§ **Segment de texte**
>>>

Grâce à l’aide des ONG, les victimes sont encouragées à raconter leurs histoires et faire entendre leur indignation. Deepmala s’est fait attaquer à l’acide par son mari il y a six ans. Elle était mariée depuis ses 18 ans. Comme le veut encore trop souvent la tradition, il s’agissait d’un mariage forcé, convenu par les familles respectives des prétendant·e·s. De ce fait, aucune passion ni amour ne régnait dans le couple. Son mari travaille alors pour le gouvernement indien tandis que Deepmala est contrainte de s’occuper du foyer. Une envie folle de s’émanciper de sa maison et de s’épanouir autrement que par les tâches ménagères la rongea. Elle trouve alors d’elle-même un poste dans une école pour enseigner les arts plastiques. Mais ce nouveau travail ne ravit pas son conjoint. “Il n’acceptait pas que je travaille”, avoue-t-elle. Selon lui, “une femme n’est pas censée travailler mais doit s’occuper de la maison et de la vie de famille”. Les menaces ne se font pas attendre mais Deepmala le reconnaît: “J’ai choisi de continuer ma vie professionnelle, je ne voulais en aucun cas quitter mon travail.”
Mais le jour fatidique arriva, les menaces étaient inutiles et le fait qu’une femme défie ainsi son mari n’était plus acceptable pour lui: il décida de lui verser de l’acide sur son visage. Deepmala avait 25 ans, cela faisait huit mois qu’elle était professeure d’une école de son village. Les premières années, elle perd la vue et doit subir plus de 50 opérations. Aujourd’hui, elle a retrouvé son travail et continue d’enseigner, les enfants l’ont questionnée à son retour quant à son changement physique mais une fois la glace brisée, ils l’ont acceptée avec son nouveau visage. Son ex-mari est en prison depuis cinq ans, il en ressortira d’ici neuf. Ses brûlures sont encore présentes, elle a encore besoin de traitements, notamment pour ses yeux dont la peau les recouvre régulièrement. Son visage et son esprit resteront marqués pour toujours.

<<<

Reproduisez à l'identique, dans le texte sur Deepmala, le passage qui va de « Mais le jour » jusqu'à « marqués pour toujours. » inclus. Les enregistrements n'ont aucun rôle à jouer ici.

§ **Enregistrements extraits**
>>>

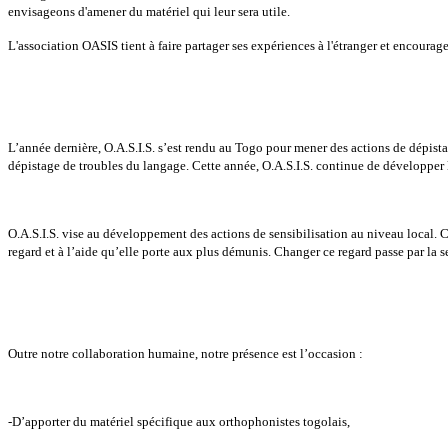
envisageons d'amener du matériel qui leur sera utile.
L'association OASIS tient à faire partager ses expériences à l'étranger et encourage
L’année dernière, O.A.S.I.S. s’est rendu au Togo pour mener des actions de dépis
dépistage de troubles du langage. Cette année, O.A.S.I.S. continue de développer
O.A.S.I.S. vise au développement des actions de sensibilisation au niveau local.
regard et à l’aide qu’elle porte aux plus démunis. Changer ce regard passe par la s
Outre notre collaboration humaine, notre présence est l’occasion :
-D’apporter du matériel spécifique aux orthophonistes togolais,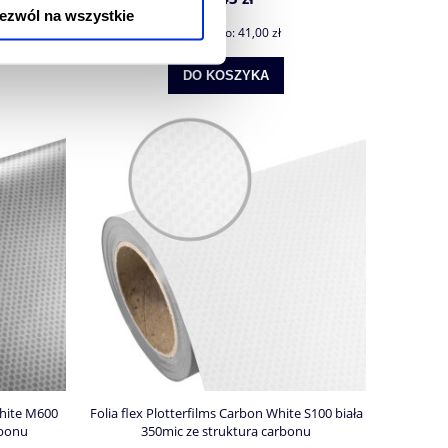
ezwól na wszystkie
Cena netto:
41,00 zł
DO KOSZYKA
phite M600
Folia flex Plotterfilms Carbon White S100 biała
rbonu
350mic ze strukturą carbonu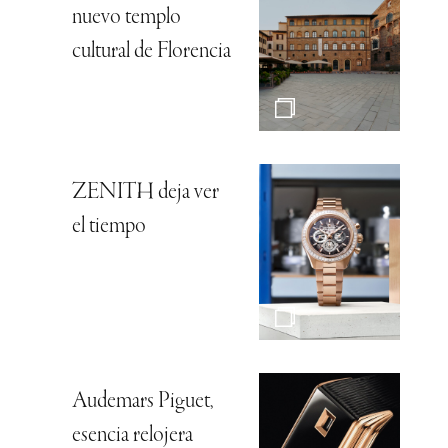
nuevo templo
cultural de Florencia
ZENITH deja ver
el tiempo
Audemars Piguet,
esencia relojera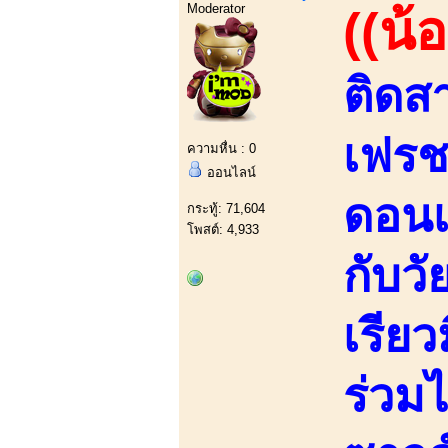
Moderator
((น้
ติดส
เฟรช
ความหื่น : 0
ออนไลน์
ดอนเ
กระทู้: 71,604
โพสต์: 4,933
กับวั
เรีย
ร่วม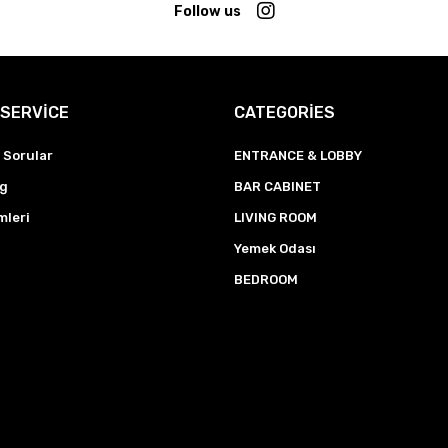
Follow us
SERVİCE
CATEGORİES
 Sorular
ENTRANCE & LOBBY
ng
BAR CABINET
mleri
LIVING ROOM
Yemek Odası
BEDROOM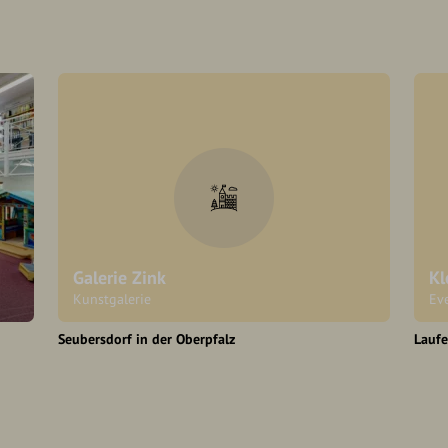
Galerie Zink
Kl
Kunstgalerie
Ev
Seubersdorf in der Oberpfalz
Lauf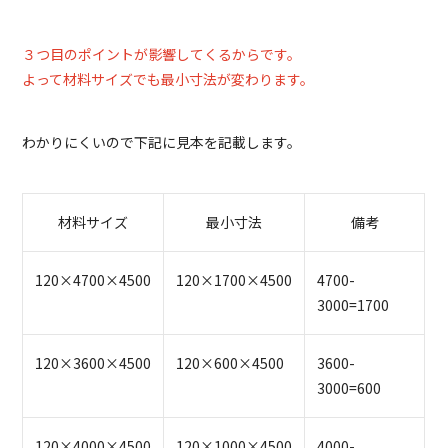
３つ目のポイントが影響してくるからです。
よって材料サイズでも最小寸法が変わります。
わかりにくいので下記に見本を記載します。
材料サイズ
最小寸法
備考
120×4700×4500
120×1700×4500
4700-
3000=1700
120×3600×4500
120×600×4500
3600-
3000=600
120×4000×4500
120×1000×4500
4000-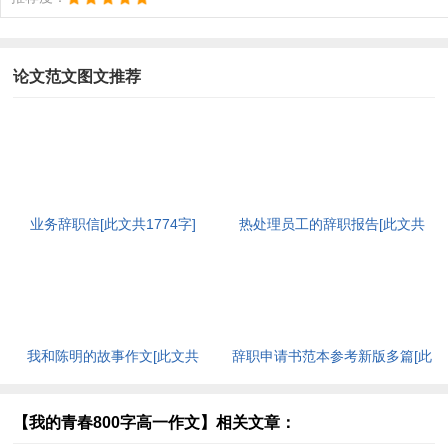
论文范文图文推荐
业务辞职信[此文共1774字]
热处理员工的辞职报告[此文共
2540字]
我和陈明的故事作文[此文共
辞职申请书范本参考新版多篇[此
1357字]
文共2986字]
【我的青春800字高一作文】相关文章：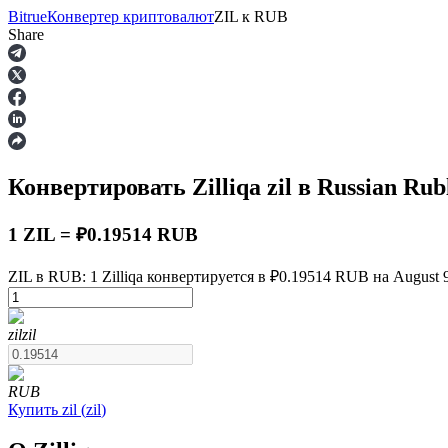
Bitrue
Конвертер криптовалют
ZIL
к
RUB
Share
Фьючерсы
Конвертировать Zilliqa
zil
в Russian Rub
1 ZIL = ₽0.19514 RUB
ZIL в RUB: 1 Zilliqa конвертируется в ₽0.19514 RUB на August 9
USDT-фьючерсы
zil
zil
Фьючерсы с использованием USDT в качестве обеспечен
RUB
Купить
zil
(
zil
)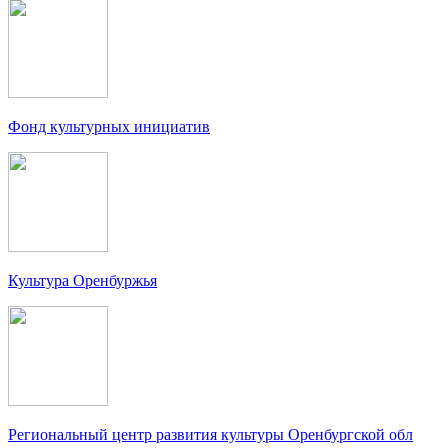
Фонд культурных инициатив
Культура Оренбуржья
Региональный центр развития культуры Оренбургской обл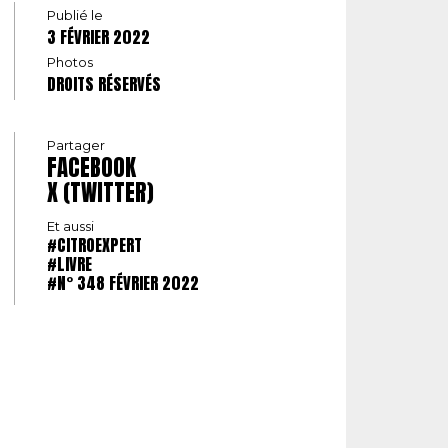
Publié le
3 FÉVRIER 2022
Photos
DROITS RÉSERVÉS
Partager
FACEBOOK
X (TWITTER)
Et aussi
#CITROEXPERT
#LIVRE
#N° 348 FÉVRIER 2022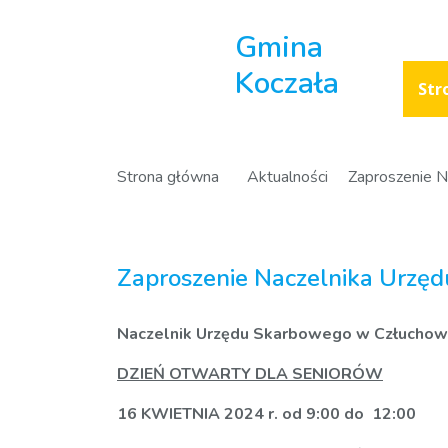
Gmina
Koczała
Str
Strona główna
Aktualności
Zaproszenie 
Zaproszenie Naczelnika Urzę
Naczelnik Urzędu Skarbowego w Człuchow
DZIEŃ OTWARTY DLA SENIORÓW
16 KWIETNIA 2024 r. od 9:00 do 12:00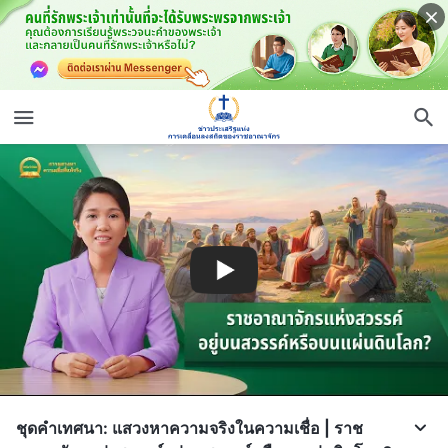
ชุดคำเทศนา: แสวงหาความจริงในความเชื่อ | ราช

<<<

§ **Réponse rédigée**
Mais le jour fatidique arriva, les menaces étaient inutiles et le fait qu’une femme défie ainsi son mari n’était plus acceptable pour lui: il décida de lui verser de l’acide sur son visage. Deepmala avait 25 ans, cela faisait huit mois qu’elle était professeure d’une école de son village. Les premières années, elle perd la vue et doit subir plus de 50 opérations. Aujourd’hui, elle a retrouvé son travail et continue d’enseigner, les enfants l’ont questionnée à son retour quant à son changement physique mais une fois la glace brisée, ils l’ont acceptée avec son nouveau visage. Son ex-mari est en prison depuis cinq ans, il en ressortira d’ici neuf. Ses brûlures sont encore présentes, elle a encore besoin de traitements, notamment pour ses yeux dont la peau les recouvre régulièrement. Son visage et son esprit resteront marqués pour toujours.